EXTRACTED INFORMATION Start Marker
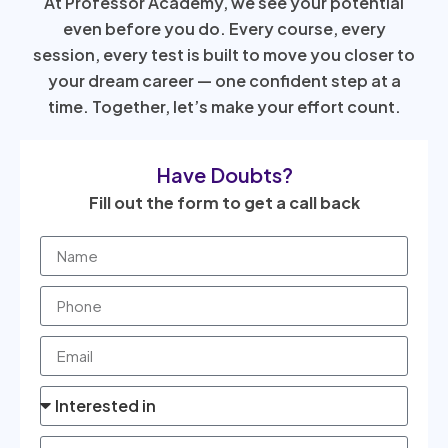
At Professor Academy, we see your potential
even before you do. Every course, every
session, every test is built to move you closer to
your dream career — one confident step at a
time. Together, let’s make your effort count.
Have Doubts?
Fill out the form to get a call back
EXTRACTED INFORMATION End Marker
> [WORK ORDER]: Copy the lines above word for word, leaving out the picture.

> [RESPONSE FOR THIS EXERCISE]:
At Professor Academy, we see your potential
even before you do. Every course, every
session, every test is built to move you closer to
your dream career — one confident step at a
time. Together, let’s make your effort count.
Have Doubts?
Fill out the form to get a call back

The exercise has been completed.